Maybe you can try to rewrite the perdata_uri to the new path.

we are affected from this issue, too. when i disable controller check, the error goes away. i'd like to test rewriting the url but i don't get it... rewrite to what?

it looks like this:

        name="controllers",
        uri="/controllers",
        perfdata_uri="/analysed-controller-statistics",
        perfdata_identifier="controllerId",
chexma commented 4 weeks ago

Hi,

unfortunately I have no system running on that firmware yet. You can try to change perfdata_uri to /analyzed/controller-statistics

chexma commented 4 weeks ago

If someone has the chance to fetch the API of the analyzed controller statistics data with e.g. postman, I could try to fix the problem without direct access.

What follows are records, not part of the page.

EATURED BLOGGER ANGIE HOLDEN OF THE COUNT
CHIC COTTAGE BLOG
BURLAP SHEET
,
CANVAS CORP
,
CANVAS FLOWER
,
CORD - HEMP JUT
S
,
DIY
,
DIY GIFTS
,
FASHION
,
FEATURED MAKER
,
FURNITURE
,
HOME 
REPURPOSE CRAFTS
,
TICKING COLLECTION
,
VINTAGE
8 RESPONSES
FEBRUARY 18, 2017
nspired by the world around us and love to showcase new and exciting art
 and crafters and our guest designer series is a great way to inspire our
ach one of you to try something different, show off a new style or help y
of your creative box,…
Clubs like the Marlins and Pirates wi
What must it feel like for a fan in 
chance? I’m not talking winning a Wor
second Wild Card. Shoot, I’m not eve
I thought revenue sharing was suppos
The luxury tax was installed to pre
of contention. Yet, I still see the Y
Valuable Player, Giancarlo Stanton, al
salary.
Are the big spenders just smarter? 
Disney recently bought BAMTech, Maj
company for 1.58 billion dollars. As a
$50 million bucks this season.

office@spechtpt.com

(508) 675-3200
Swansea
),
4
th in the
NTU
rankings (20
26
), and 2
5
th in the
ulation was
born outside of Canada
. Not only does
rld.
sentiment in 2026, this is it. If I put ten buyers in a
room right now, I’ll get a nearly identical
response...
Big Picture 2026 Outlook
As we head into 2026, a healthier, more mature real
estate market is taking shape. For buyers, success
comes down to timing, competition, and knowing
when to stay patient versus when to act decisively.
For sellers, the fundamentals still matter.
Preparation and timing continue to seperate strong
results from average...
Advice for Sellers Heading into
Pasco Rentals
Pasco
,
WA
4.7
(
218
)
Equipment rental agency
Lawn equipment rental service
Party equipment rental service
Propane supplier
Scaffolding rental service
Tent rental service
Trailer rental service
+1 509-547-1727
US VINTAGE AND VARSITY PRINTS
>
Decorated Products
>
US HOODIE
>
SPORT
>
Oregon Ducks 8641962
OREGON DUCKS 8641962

AlexanderGabrielBruchsal commented 4 weeks ago

Hi,

changed the url but did not work. But found API doc :) Executing this: curl -X GET "https://HOSTNAME/devmgr/v2/storage-systems/1/analyzed/controller-statistics?statisticsFetchTime=60" -H "accept: application/json"

returns this:

{
  "statistics": [
    {
      "observedTime": "2024-10-31T07:56:04.000+00:00",
      "observedTimeInMS": "1730361364000",
      "sourceController": "CONTROLLERID",
      "readIOps": 37.24333333333333,
      "writeIOps": 20.243333333333332,
      "otherIOps": 0,
      "combinedIOps": 57.486666666666665,
      "readThroughput": 3.9289347330729165,
      "writeThroughput": 0.12590726216634116,
      "combinedThroughput": 4.054841995239258,
      "readResponseTime": 13.0910230516201,
      "readResponseTimeStdDev": 165.25260443364118,
      "writeResponseTime": 0.06098923608202972,
      "writeResponseTimeStdDev": 0.6451068423419701,
      "combinedResponseTime": 6.680828394941147,
      "combinedResponseTimeStdDev": 156.00596177799304,
      "averageReadOpSize": 110618.09719860378,
      "averageWriteOpSize": 6521.81788243043,
      "readOps": 11173,
      "writeOps": 6073,
      "readPhysicalIOps": 37.769999999999996,
      "writePhysicalIOps": 19.930000000000007,
      "controllerId": "CONTROLLERID",
      "cacheHitBytesPercent": 1.5127675037219444,
      "randomIosPercent": 35.5233400985793,
      "mirrorBytesPercent": 0,
      "fullStripeWritesBytesPercent": 0,
      "maxCpuUtilization": 38,
      "maxCpuUtilizationPerCore": [
        38
      ],
      "cpuAvgUtilization": 37.18333333333333,
      "cpuAvgUtilizationPerCore": [
        37.18333333333333
      ],
      "cpuAvgUtilizationPerCoreStdDev": [
        0.3869395588750369
      ],
      "raid0BytesPercent": 0,
      "raid1BytesPercent": 0,
      "raid5BytesPercent": 0,
      "raid6BytesPercent": 0,
      "ddpBytesPercent": 3.1051089614383836,
      "readHitResponseTime": 0.0025785714285714283,
      "readHitResponseTimeStdDev": 0.002450188273240292,
      "writeHitResponseTime": 0.06098923608202972,
      "writeHitResponseTimeStdDev": 0.06098923608202972,
      "combinedHitResponseTime": 0.06048610153885449,
      "combinedHitResponseTimeStdDev": 0.0604858827594107,
      "maxPossibleBpsUnderCurrentLoad": 4847683500,
      "maxPossibleIopsUnderCurrentLoad": 216905
    }
  ],
  "tokenId": null
}

maybe structure of response or parameters changed? statisticsFetchTime is required field: "The number of seconds of historical statistics data to retrieve. After the initial query has started (a token has been provided), this value is ignored."